The Government argued that Section 504 was less effective than the blocking and time-channeling provision of Section 505. However, the Court held that Section 504, combined with “market-based solutions such as programmable televisions, VCR's, and mapping systems” can eliminate signal bleed without restricting a cable operator's ability to transmit its programming to those who want to receive it.

The Court concluded that because of the existence of such alternatives, which could be equally effective at furthering the Government's interest, the overly restrictive Section 505 violated the First Amendment.

Justices Stevens, Souter, Thomas, and Ginsburg joined with Kennedy in the majority.

=== Concurrences ===
Stevens and Thomas filed concurring opinions.
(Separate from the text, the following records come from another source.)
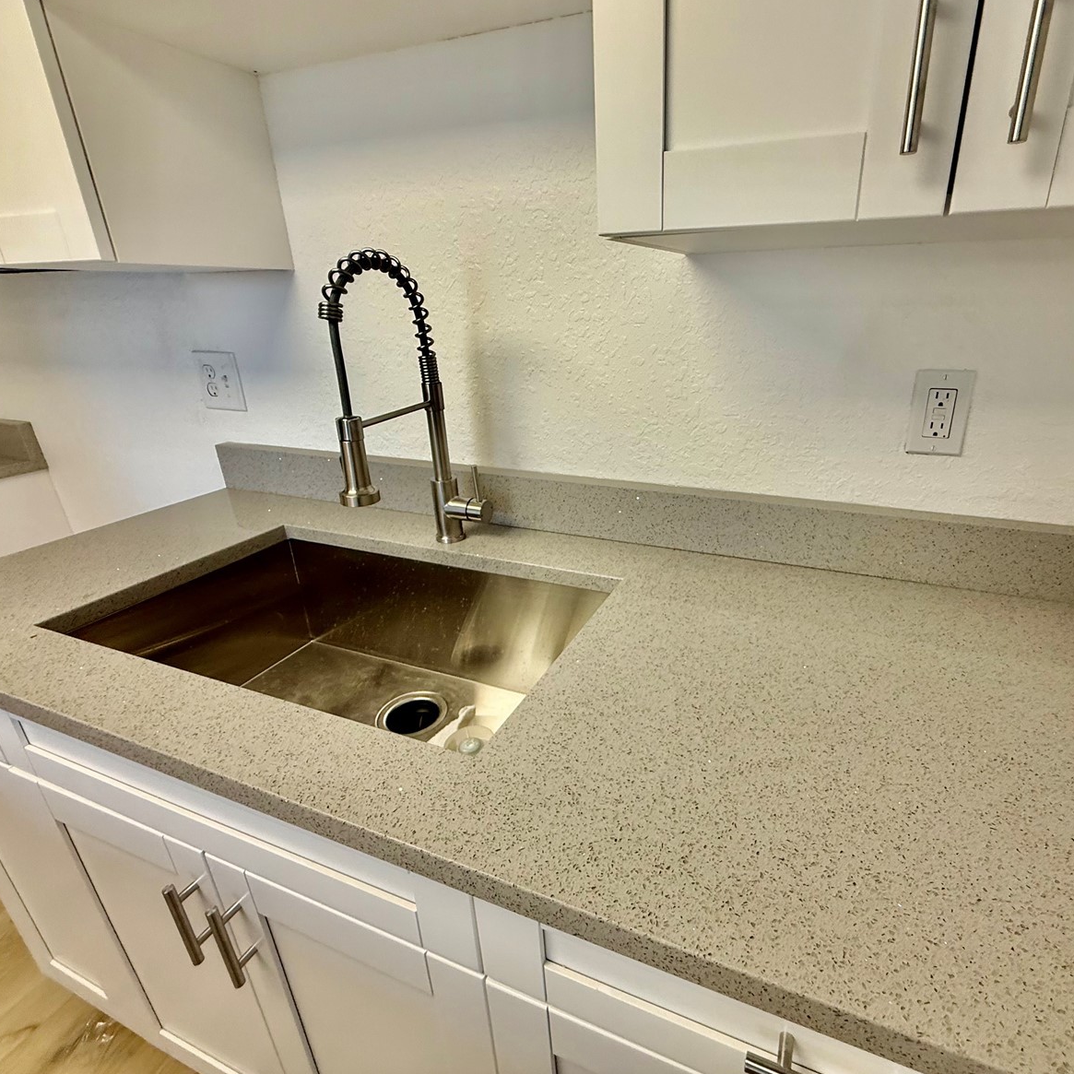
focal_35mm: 17
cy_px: 528
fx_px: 597
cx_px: 622
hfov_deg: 83.3
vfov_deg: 84.0
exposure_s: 1/120
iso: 125
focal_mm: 2.22
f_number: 2.2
Stevens's concurrence specifically addressed Scalia's criticisms of the majority opinion. Stevens argued that Scalia defined obscenity too broadly and could include practices that were merely deceptive.

Thomas noted in his concurrence that he would have decided the case differently if the broadcasts were of obscene material. He posited that the government had merely argued that the broadcasts were indecent. First Amendment protections have more sway over merely indecent material than outright obscene material. Thus, the balancing of interests weighed in favor of upholding First Amendment protection.

=== Dissents ===
Justice Stephen G. Breyer authored a dissent, arguing that the majority of the court had not made a "realistic assessment of the alternatives." Breyer was joined in his dissent by Justices Rehnquist, O'Connor, and Scalia.

Justice Scalia also authored his own dissent arguing that Section 505 is constitutional because it regulates the business of obscenity.